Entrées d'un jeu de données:
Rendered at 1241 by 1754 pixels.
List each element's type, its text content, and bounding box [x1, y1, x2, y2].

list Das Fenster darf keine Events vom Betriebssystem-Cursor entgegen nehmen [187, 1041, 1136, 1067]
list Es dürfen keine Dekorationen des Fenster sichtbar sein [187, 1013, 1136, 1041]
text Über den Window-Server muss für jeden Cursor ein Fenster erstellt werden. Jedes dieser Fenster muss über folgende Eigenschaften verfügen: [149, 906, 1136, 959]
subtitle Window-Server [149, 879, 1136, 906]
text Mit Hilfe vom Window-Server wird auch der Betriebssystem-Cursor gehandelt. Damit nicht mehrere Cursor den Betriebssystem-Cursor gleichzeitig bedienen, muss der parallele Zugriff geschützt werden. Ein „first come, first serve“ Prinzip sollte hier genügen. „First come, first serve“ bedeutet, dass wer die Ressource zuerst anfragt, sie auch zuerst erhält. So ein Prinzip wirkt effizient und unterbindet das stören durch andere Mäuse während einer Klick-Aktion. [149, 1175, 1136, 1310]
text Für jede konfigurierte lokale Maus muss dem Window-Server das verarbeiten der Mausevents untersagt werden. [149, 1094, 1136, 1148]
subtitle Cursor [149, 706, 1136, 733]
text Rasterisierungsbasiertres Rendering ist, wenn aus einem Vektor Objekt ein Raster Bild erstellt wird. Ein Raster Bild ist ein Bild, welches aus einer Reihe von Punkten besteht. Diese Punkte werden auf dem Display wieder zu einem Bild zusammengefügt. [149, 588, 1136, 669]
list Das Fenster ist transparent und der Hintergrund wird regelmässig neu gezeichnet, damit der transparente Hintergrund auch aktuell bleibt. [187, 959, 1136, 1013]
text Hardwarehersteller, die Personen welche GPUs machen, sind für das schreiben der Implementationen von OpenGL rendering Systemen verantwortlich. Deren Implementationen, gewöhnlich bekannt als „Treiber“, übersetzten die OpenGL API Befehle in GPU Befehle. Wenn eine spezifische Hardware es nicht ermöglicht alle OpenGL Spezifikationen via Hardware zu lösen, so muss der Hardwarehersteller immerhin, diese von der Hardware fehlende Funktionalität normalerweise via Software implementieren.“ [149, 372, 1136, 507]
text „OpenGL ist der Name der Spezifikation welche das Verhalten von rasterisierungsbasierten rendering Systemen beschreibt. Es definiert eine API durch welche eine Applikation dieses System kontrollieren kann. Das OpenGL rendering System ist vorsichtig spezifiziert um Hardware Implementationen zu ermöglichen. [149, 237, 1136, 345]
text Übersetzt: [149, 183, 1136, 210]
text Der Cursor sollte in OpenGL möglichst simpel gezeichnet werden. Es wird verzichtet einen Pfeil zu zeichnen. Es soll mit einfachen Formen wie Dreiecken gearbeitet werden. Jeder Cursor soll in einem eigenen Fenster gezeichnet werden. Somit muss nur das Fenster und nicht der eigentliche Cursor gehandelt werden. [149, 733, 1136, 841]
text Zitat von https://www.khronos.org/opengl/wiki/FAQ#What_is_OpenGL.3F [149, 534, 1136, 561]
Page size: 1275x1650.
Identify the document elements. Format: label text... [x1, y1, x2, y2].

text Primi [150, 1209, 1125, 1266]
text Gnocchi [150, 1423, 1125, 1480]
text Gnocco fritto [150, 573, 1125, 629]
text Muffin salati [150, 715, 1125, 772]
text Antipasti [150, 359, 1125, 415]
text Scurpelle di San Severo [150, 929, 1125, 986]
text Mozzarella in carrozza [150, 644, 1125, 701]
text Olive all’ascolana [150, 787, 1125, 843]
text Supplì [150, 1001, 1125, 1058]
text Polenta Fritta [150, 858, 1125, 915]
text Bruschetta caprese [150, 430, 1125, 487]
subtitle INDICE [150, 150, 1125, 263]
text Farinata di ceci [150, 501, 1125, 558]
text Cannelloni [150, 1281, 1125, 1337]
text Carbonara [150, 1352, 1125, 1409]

• **VOTRE CONSIGNE**
Réécrivez tout le matériel en remplaçant « Window-Server » par « Fenster-Server », sans rien changer d'autre.

• **SOLUTION PROPOSÉE**
Rendered at 1241 by 1754 pixels.
List each element's type, its text content, and bounding box [x1, y1, x2, y2].

list Das Fenster darf keine Events vom Betriebssystem-Cursor entgegen nehmen [187, 1041, 1136, 1067]
list Es dürfen keine Dekorationen des Fenster sichtbar sein [187, 1013, 1136, 1041]
text Über den Fenster-Server muss für jeden Cursor ein Fenster erstellt werden. Jedes dieser Fenster muss über folgende Eigenschaften verfügen: [149, 906, 1136, 959]
subtitle Fenster-Server [149, 879, 1136, 906]
text Mit Hilfe vom Fenster-Server wird auch der Betriebssystem-Cursor gehandelt. Damit nicht mehrere Cursor den Betriebssystem-Cursor gleichzeitig bedienen, muss der parallele Zugriff geschützt werden. Ein „first come, first serve“ Prinzip sollte hier genügen. „First come, first serve“ bedeutet, dass wer die Ressource zuerst anfragt, sie auch zuerst erhält. So ein Prinzip wirkt effizient und unterbindet das stören durch andere Mäuse während einer Klick-Aktion. [149, 1175, 1136, 1310]
text Für jede konfigurierte lokale Maus muss dem Fenster-Server das verarbeiten der Mausevents untersagt werden. [149, 1094, 1136, 1148]
subtitle Cursor [149, 706, 1136, 733]
text Rasterisierungsbasiertres Rendering ist, wenn aus einem Vektor Objekt ein Raster Bild erstellt wird. Ein Raster Bild ist ein Bild, welches aus einer Reihe von Punkten besteht. Diese Punkte werden auf dem Display wieder zu einem Bild zusammengefügt. [149, 588, 1136, 669]
list Das Fenster ist transparent und der Hintergrund wird regelmässig neu gezeichnet, damit der transparente Hintergrund auch aktuell bleibt. [187, 959, 1136, 1013]
text Hardwarehersteller, die Personen welche GPUs machen, sind für das schreiben der Implementationen von OpenGL rendering Systemen verantwortlich. Deren Implementationen, gewöhnlich bekannt als „Treiber“, übersetzten die OpenGL API Befehle in GPU Befehle. Wenn eine spezifische Hardware es nicht ermöglicht alle OpenGL Spezifikationen via Hardware zu lösen, so muss der Hardwarehersteller immerhin, diese von der Hardware fehlende Funktionalität normalerweise via Software implementieren.“ [149, 372, 1136, 507]
text „OpenGL ist der Name der Spezifikation welche das Verhalten von rasterisierungsbasierten rendering Systemen beschreibt. Es definiert eine API durch welche eine Applikation dieses System kontrollieren kann. Das OpenGL rendering System ist vorsichtig spezifiziert um Hardware Implementationen zu ermöglichen. [149, 237, 1136, 345]
text Übersetzt: [149, 183, 1136, 210]
text Der Cursor sollte in OpenGL möglichst simpel gezeichnet werden. Es wird verzichtet einen Pfeil zu zeichnen. Es soll mit einfachen Formen wie Dreiecken gearbeitet werden. Jeder Cursor soll in einem eigenen Fenster gezeichnet werden. Somit muss nur das Fenster und nicht der eigentliche Cursor gehandelt werden. [149, 733, 1136, 841]
text Zitat von https://www.khronos.org/opengl/wiki/FAQ#What_is_OpenGL.3F [149, 534, 1136, 561]
Page size: 1275x1650.
Identify the document elements. Format: label text... [x1, y1, x2, y2].

text Primi [150, 1209, 1125, 1266]
text Gnocchi [150, 1423, 1125, 1480]
text Gnocco fritto [150, 573, 1125, 629]
text Muffin salati [150, 715, 1125, 772]
text Antipasti [150, 359, 1125, 415]
text Scurpelle di San Severo [150, 929, 1125, 986]
text Mozzarella in carrozza [150, 644, 1125, 701]
text Olive all’ascolana [150, 787, 1125, 843]
text Supplì [150, 1001, 1125, 1058]
text Polenta Fritta [150, 858, 1125, 915]
text Bruschetta caprese [150, 430, 1125, 487]
subtitle INDICE [150, 150, 1125, 263]
text Farinata di ceci [150, 501, 1125, 558]
text Cannelloni [150, 1281, 1125, 1337]
text Carbonara [150, 1352, 1125, 1409]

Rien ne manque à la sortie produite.